Yesterday on Capital Hill, TCR’s plan was front and center at a meeting hosted by Texas Reps. Eddie Bernice Johnson and Roger Williams. Members of the Texas Congressional Delegation and the House Transportation and Infrastructure Committee heard the spiel.

In May I wrote a quick item about the proposal for print edition. All of the questions in there—cost, route, feasibility—are still on the table.

  • Tekito

    “The study’s expected to last a year.”
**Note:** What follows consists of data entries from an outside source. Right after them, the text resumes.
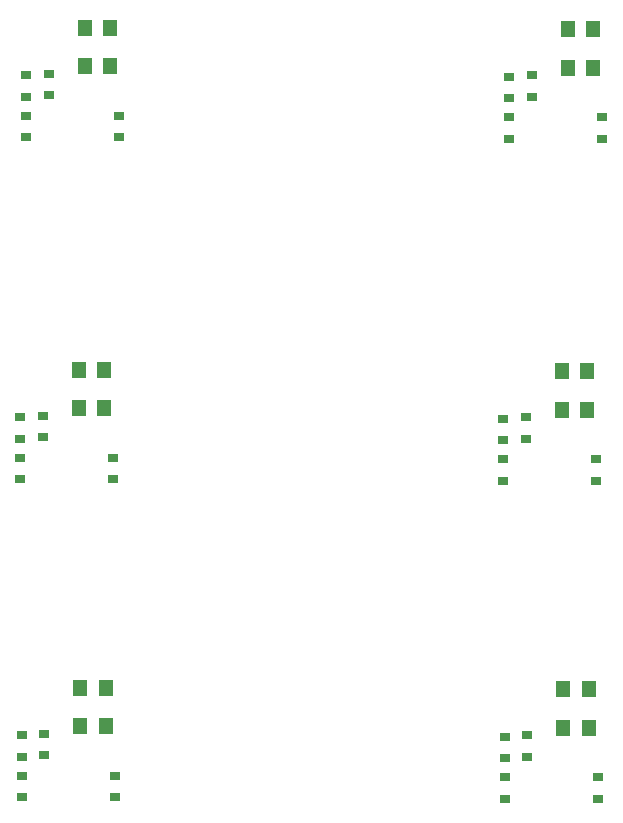
<source format=gbp>
G04 Layer_Color=128*
%FSTAX24Y24*%
%MOIN*%
G70*
G01*
G75*
%ADD13R,0.0374X0.0315*%
%ADD25R,0.0480X0.0555*%
D13*
X02845Y043896D02*
D03*
Y044604D02*
D03*
X0277Y043846D02*
D03*
Y044554D02*
D03*
X0308Y043204D02*
D03*
Y042496D02*
D03*
X0277Y043204D02*
D03*
Y042496D02*
D03*
X04455Y043846D02*
D03*
Y044554D02*
D03*
X0438Y043796D02*
D03*
Y044504D02*
D03*
X0469Y043154D02*
D03*
Y042446D02*
D03*
X0438Y043154D02*
D03*
Y042446D02*
D03*
X0285Y033296D02*
D03*
Y034004D02*
D03*
X02775Y033246D02*
D03*
Y033954D02*
D03*
X03085Y032604D02*
D03*
Y031896D02*
D03*
X02775Y032604D02*
D03*
Y031896D02*
D03*
X0446Y033246D02*
D03*
Y033954D02*
D03*
X04385Y033196D02*
D03*
Y033904D02*
D03*
X04695Y032554D02*
D03*
Y031846D02*
D03*
X04385Y032554D02*
D03*
Y031846D02*
D03*
X044Y054554D02*
D03*
Y053846D02*
D03*
X0471Y054554D02*
D03*
Y053846D02*
D03*
X044Y055196D02*
D03*
Y055904D02*
D03*
X04475Y055246D02*
D03*
Y055954D02*
D03*
X0279Y054604D02*
D03*
Y053896D02*
D03*
X031Y054604D02*
D03*
Y053896D02*
D03*
X0279Y055246D02*
D03*
Y055954D02*
D03*
X02865Y055296D02*
D03*
Y056004D02*
D03*
D25*
X0305Y044856D02*
D03*
Y046144D02*
D03*
X02965Y044856D02*
D03*
Y046144D02*
D03*
X0466Y044806D02*
D03*
Y046094D02*
D03*
X04575Y044806D02*
D03*
Y046094D02*
D03*
X03055Y034256D02*
D03*
Y035544D02*
D03*
X0297Y034256D02*
D03*
Y035544D02*
D03*
X04665Y034206D02*
D03*
Y035494D02*
D03*
X0458Y034206D02*
D03*
Y035494D02*
D03*
X04595Y056206D02*
D03*
Y057494D02*
D03*
X0468Y056206D02*
D03*
Y057494D02*
D03*
X02985Y056256D02*
D03*
Y057544D02*
D03*
X0307Y056256D02*
D03*
Y057544D02*
D03*
M02*

</source>
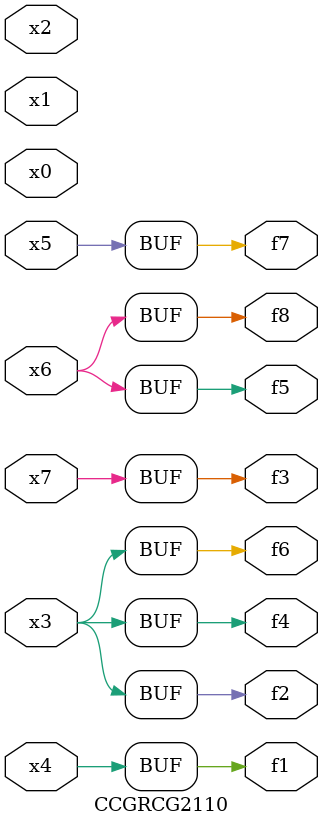
<source format=v>
module CCGRCG2110(
	input x0, x1, x2, x3, x4, x5, x6, x7,
	output f1, f2, f3, f4, f5, f6, f7, f8
);
	assign f1 = x4;
	assign f2 = x3;
	assign f3 = x7;
	assign f4 = x3;
	assign f5 = x6;
	assign f6 = x3;
	assign f7 = x5;
	assign f8 = x6;
endmodule

</source>
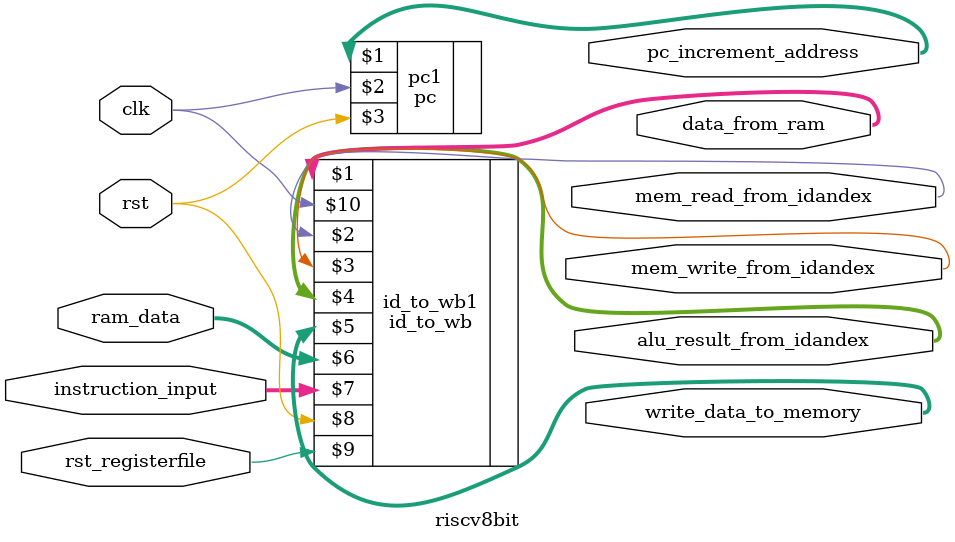
<source format=v>
`include "../rtl/pc.v"
`include "../rtl/id_to_wb.v"

`timescale 1ns / 1ps
module riscv8bit(
	output wire [7:0] data_from_ram,//result_from_RAM to see the result
	//RAM
	output wire mem_read_from_idandex,
	output wire mem_write_from_idandex,
	output wire [7:0] alu_result_from_idandex,		//同时连接memwb
	output wire [7:0] write_data_to_memory,
	input wire [7:0] ram_data,
	
	//ROM
	output wire [7:0] pc_increment_address,
	
	
	input wire [15:0] instruction_input,
	input wire rst,
	input wire rst_registerfile,
	input wire clk 
);

id_to_wb id_to_wb1(data_from_ram,
				   mem_read_from_idandex,
				   mem_write_from_idandex,
				   alu_result_from_idandex,		
				   write_data_to_memory,
	
				   ram_data,
	
				   instruction_input,
				   rst,
				   rst_registerfile,
				   clk
);

pc pc1(pc_increment_address,	// instruction for 16 bit
	
	   clk,
	   rst
);


endmodule
</source>
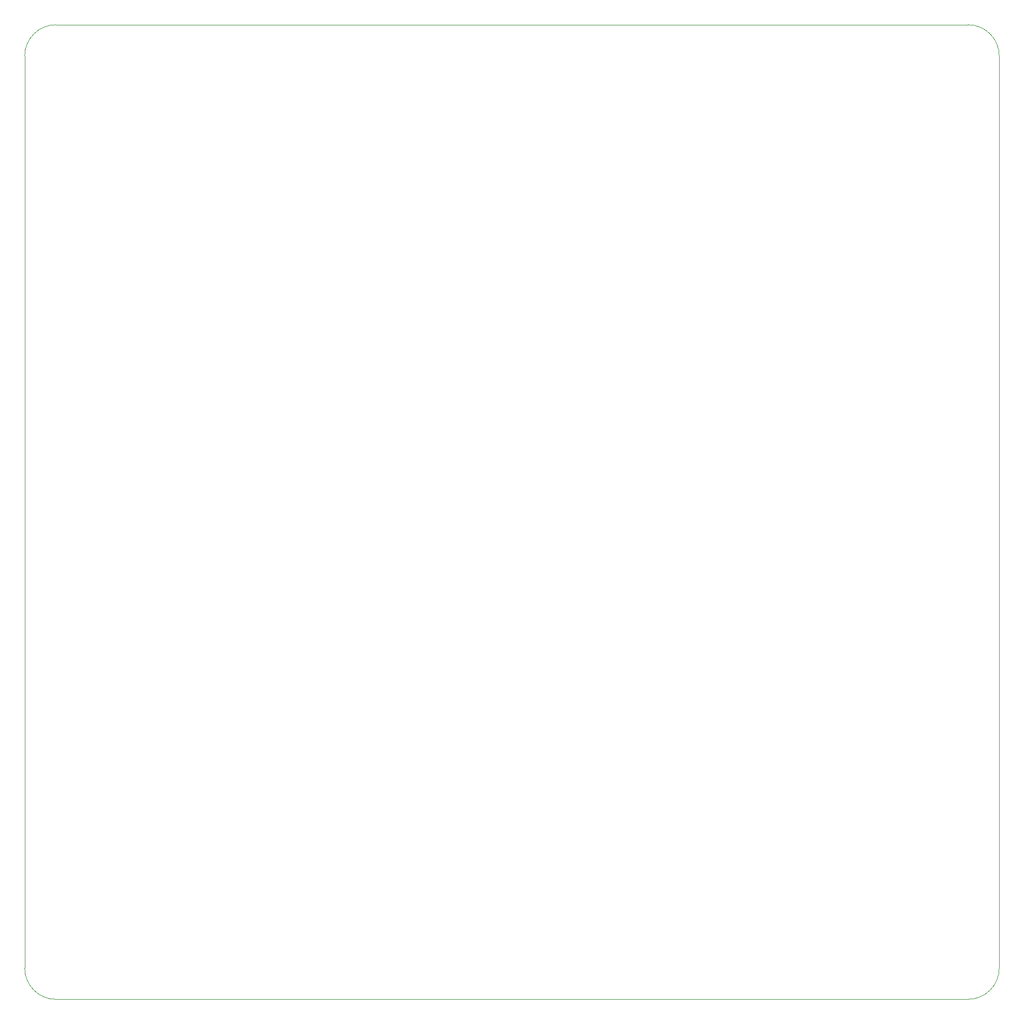
<source format=gbr>
%TF.GenerationSoftware,KiCad,Pcbnew,(6.0.10)*%
%TF.CreationDate,2023-03-03T22:29:42-05:00*%
%TF.ProjectId,master_board,6d617374-6572-45f6-926f-6172642e6b69,rev?*%
%TF.SameCoordinates,Original*%
%TF.FileFunction,Profile,NP*%
%FSLAX46Y46*%
G04 Gerber Fmt 4.6, Leading zero omitted, Abs format (unit mm)*
G04 Created by KiCad (PCBNEW (6.0.10)) date 2023-03-03 22:29:42*
%MOMM*%
%LPD*%
G01*
G04 APERTURE LIST*
%TA.AperFunction,Profile*%
%ADD10C,0.100000*%
%TD*%
G04 APERTURE END LIST*
D10*
X168000000Y-174000000D02*
X22000000Y-174000000D01*
X22000000Y-18000000D02*
G75*
G03*
X17000000Y-23000000I0J-5000000D01*
G01*
X22000000Y-18000000D02*
X121500000Y-18000000D01*
X17000000Y-169000000D02*
X17000000Y-23000000D01*
X17000000Y-169000000D02*
G75*
G03*
X22000000Y-174000000I5000000J0D01*
G01*
X173000000Y-23000000D02*
G75*
G03*
X168000000Y-18000000I-5000000J0D01*
G01*
X168000000Y-18000000D02*
X121500000Y-18000000D01*
X173000000Y-23000000D02*
X173000000Y-169000000D01*
X168000000Y-174000000D02*
G75*
G03*
X173000000Y-169000000I0J5000000D01*
G01*
M02*

</source>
    So this is good news? This is “progressing” as slowly as possible. Personally I suspect it to be at least partially deliberate.

  • BradfordPearson

    Would you prefer your environmental impact studies to be shorter? One year—to study the environmental impact to hundreds of miles worth of farms, streams, towns, etc.—actually seems rather quick to me.

  • Paul

    Hopefully they’ll study the impact of having weird cartoon characters on the sides of the trains.

  • Tekito

    Look, I have absolutely no idea whether a year’s time to conduct such a study is fast or slow by engineering standards, but it is too much to ask for no skepticism for a project that has been talked about since…. early 90s? Or even earlier? Is there at least strong evidence suggesting that significant progress will be made at other ends, while this study is being conducted?

  • Shawn Schultz

    would be very SWET…

  • Donatella

    Google All Aboard Florida. While the folks in Dallas and Houston may be ready for high speed rail, the people in between won’t exactly be jumping at the chance to have several trains a day pass through their towns. They get all of the negatives (noise, delays, etc) with none of the positives. This has been more of an issue in Fl than environmental impact.